Murashko’s The Merry-Go-Round (1906), Sunday (1909), On a Day Off (1911), A Peasant Family (1914), and Washerwoman (1914) are vividly decorative in form and treat simple everyday scenes from the life of the people. One of these pictures, The Merry-Go-Round, was awarded a gold medal at an international exhibition in Munich in 1909. It was the first work to bring him proper success abroad. From then on he was a permanent entrant in exhibitions mounted in Rome, Venice, Vienna,. Berlin, Munich and Amsterdam.
Far from having abandoned his search for an original colour scheme during the last years of his life, Murashko paid increasing attention to integrity in modelling his forms.
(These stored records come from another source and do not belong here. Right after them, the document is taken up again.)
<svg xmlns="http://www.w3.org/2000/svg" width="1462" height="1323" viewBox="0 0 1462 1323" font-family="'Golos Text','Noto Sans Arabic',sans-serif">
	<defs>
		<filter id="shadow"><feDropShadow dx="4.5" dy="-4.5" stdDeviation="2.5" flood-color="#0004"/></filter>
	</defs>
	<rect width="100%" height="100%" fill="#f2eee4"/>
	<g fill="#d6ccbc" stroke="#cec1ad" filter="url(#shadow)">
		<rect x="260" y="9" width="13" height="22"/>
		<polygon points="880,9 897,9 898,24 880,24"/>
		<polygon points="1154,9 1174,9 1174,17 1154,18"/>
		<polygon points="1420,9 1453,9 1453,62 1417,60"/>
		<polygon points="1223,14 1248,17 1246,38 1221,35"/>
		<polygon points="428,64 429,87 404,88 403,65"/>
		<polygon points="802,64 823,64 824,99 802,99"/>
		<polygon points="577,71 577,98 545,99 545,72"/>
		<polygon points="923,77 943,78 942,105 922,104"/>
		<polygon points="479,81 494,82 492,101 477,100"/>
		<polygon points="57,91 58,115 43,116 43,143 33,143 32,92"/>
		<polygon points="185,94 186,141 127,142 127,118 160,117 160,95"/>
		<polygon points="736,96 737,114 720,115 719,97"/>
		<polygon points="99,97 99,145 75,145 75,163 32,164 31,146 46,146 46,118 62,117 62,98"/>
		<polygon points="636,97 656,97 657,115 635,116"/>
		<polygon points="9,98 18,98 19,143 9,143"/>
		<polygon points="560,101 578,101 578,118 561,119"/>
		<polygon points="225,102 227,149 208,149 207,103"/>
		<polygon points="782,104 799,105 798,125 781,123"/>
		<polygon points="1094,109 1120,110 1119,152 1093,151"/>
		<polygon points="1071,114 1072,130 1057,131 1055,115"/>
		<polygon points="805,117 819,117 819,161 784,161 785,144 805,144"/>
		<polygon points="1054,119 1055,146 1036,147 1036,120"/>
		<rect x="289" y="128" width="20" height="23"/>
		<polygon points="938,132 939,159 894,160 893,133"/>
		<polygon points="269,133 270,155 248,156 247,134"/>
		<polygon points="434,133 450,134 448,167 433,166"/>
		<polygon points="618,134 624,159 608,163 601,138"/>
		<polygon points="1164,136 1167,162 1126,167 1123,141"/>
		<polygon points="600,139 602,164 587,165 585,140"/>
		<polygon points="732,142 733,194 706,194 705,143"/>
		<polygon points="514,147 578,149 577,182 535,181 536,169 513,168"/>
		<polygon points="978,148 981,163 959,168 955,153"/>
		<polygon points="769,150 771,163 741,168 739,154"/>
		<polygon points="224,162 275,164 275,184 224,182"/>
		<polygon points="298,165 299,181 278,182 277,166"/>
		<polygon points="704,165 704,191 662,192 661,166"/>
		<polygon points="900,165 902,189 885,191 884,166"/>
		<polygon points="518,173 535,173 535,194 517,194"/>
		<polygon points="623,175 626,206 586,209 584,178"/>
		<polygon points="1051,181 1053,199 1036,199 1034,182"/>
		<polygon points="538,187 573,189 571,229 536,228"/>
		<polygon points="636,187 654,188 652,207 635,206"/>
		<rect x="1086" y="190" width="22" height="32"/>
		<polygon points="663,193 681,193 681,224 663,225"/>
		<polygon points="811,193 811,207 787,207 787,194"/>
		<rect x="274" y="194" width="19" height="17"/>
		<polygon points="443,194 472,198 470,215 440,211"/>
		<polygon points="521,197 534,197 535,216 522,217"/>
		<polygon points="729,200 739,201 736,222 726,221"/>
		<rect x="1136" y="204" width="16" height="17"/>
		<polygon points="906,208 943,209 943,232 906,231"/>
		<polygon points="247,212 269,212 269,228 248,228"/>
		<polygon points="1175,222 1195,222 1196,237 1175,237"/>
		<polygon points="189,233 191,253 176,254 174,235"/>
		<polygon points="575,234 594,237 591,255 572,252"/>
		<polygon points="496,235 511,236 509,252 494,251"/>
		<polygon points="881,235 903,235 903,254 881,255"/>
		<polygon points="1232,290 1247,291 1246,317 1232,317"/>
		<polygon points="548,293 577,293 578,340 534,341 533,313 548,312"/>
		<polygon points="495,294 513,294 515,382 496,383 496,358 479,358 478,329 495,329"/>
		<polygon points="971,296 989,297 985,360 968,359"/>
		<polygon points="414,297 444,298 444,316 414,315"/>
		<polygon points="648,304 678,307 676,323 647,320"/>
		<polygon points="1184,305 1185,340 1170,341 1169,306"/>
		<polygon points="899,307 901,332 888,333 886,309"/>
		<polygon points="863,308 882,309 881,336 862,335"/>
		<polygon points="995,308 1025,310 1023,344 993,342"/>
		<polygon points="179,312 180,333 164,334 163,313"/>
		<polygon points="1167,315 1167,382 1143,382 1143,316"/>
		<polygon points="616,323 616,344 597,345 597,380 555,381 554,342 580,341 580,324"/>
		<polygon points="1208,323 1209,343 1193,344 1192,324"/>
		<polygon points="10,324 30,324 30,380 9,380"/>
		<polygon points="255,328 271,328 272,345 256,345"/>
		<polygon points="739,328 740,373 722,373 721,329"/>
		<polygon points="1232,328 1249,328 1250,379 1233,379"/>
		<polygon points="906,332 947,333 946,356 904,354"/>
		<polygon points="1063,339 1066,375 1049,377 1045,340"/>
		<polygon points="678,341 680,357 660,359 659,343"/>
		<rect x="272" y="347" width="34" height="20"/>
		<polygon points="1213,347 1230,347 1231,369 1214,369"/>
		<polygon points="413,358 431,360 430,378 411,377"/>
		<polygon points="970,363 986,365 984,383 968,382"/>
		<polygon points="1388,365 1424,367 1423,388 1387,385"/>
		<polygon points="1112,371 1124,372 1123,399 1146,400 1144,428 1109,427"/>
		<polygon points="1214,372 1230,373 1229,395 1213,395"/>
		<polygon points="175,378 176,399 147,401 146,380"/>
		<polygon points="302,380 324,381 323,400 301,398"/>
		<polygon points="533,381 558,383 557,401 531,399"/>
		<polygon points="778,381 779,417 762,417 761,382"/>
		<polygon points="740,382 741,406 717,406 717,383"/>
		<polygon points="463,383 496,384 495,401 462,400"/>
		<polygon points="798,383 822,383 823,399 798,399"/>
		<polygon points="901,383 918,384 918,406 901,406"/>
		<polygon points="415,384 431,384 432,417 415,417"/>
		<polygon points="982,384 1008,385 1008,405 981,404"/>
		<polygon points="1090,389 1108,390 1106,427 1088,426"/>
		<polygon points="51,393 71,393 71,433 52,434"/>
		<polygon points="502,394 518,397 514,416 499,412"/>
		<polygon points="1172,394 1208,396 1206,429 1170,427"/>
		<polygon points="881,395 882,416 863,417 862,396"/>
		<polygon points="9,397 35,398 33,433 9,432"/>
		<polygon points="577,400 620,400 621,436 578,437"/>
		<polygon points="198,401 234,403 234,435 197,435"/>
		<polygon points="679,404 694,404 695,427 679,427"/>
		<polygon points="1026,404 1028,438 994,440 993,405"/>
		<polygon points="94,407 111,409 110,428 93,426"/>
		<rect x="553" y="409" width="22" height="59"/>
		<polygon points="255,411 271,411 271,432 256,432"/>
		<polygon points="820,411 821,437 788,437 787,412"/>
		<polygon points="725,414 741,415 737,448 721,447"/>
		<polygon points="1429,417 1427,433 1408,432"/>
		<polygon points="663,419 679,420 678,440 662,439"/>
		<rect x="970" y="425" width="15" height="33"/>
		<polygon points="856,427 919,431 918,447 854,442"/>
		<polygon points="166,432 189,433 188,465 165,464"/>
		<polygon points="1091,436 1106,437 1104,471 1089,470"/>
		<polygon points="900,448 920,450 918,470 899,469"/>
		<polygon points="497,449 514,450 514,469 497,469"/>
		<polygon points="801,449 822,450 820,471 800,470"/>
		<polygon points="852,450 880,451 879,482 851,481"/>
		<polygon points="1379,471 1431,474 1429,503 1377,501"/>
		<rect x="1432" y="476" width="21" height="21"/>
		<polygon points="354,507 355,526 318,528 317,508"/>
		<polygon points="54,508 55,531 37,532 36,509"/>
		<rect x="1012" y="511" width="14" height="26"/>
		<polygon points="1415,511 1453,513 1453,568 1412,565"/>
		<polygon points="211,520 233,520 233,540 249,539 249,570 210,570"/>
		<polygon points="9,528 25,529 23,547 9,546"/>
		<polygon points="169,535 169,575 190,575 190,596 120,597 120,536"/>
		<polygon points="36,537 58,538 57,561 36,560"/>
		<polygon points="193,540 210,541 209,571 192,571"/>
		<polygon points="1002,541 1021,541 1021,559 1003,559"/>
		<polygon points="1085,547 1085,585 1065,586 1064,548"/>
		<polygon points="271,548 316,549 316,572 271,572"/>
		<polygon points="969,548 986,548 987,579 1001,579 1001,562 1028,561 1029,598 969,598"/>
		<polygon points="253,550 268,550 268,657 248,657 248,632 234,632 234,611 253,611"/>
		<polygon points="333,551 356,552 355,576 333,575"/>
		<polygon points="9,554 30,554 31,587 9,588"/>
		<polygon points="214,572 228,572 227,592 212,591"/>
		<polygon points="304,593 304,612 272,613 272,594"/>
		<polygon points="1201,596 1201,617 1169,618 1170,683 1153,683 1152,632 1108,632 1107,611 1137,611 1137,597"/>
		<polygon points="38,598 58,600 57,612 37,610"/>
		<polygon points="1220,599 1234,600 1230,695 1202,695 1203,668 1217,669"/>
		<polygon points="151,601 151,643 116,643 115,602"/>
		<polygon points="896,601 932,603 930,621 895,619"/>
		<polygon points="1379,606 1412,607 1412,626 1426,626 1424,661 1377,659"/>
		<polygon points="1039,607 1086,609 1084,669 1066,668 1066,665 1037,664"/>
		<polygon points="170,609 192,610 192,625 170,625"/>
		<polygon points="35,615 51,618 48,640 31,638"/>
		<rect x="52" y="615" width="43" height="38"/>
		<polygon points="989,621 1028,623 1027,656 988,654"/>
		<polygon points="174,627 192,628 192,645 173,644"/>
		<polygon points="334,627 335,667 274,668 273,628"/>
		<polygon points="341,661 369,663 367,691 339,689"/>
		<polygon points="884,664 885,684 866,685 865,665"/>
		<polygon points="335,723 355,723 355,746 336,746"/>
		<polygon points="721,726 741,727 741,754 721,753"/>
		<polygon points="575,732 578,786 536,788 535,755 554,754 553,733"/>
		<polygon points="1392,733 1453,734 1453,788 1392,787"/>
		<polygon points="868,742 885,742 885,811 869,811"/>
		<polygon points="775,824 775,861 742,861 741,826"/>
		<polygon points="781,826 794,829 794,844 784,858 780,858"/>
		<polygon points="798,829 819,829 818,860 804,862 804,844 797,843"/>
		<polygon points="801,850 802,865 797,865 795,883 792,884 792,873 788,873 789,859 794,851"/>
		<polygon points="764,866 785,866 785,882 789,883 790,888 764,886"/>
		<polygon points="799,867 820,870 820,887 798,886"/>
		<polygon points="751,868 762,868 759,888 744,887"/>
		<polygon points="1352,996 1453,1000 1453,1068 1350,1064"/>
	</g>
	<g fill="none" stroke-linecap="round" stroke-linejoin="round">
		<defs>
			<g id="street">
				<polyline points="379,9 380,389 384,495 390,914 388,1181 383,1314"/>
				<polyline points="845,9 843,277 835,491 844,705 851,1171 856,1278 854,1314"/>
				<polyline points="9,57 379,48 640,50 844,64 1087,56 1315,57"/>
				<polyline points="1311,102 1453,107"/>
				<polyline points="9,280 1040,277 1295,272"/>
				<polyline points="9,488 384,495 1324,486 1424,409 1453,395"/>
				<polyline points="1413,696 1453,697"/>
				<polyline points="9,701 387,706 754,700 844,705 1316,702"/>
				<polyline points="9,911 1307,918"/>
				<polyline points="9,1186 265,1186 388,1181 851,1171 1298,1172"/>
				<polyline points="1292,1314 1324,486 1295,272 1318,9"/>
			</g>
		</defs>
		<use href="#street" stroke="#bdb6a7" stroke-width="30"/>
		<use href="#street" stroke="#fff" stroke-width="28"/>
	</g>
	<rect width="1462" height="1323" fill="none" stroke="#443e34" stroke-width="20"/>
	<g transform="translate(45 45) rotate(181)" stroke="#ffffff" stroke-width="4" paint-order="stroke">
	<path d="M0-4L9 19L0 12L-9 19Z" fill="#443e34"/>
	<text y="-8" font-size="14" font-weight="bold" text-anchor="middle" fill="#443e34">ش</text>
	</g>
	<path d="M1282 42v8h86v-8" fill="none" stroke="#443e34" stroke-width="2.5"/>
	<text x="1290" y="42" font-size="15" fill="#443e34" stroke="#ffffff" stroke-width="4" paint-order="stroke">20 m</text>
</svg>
At this time many of his productions, of which Woman with Nasturtiums (1918) serves as a striking example, combined rich colour with austere texture of form. His Florists (1917) was evidence of a new approach and boldness in his artistic pursuits. Its saturated colours and compositional elements are bound together into one whole with unusual mastership.
Murashko was also prolific in graphic portraiture. The portraits of Yekaterina Mukalova, Sophia Filipson, Lyudmila Kovalevskaya and others, which he did in charcoal and pastel, are remarkable for their perfection of draughtsmanship and artistry, and hold a significant place in his heritage.
In 1916 Murashko organized the Society of Kiev Artists, which had a broad and varied programme. As an instructor, Murashko left a lasting imprint on his following. He taught at the Kiev Art School from 1908 to 1912, at his own studio which he opened in 1913, and at the Ukrainian Academy of Art in Kiev, where he held a professorship from 1917. Olexandr Murashko’s life was tragically cut short on June 14, 1919. His creativity embraced one of the most complex and controversial periods in the history of Ukrainian art, when new ideas were being asserted in painting. And he was one of the artists who championed the advancement of these ideas.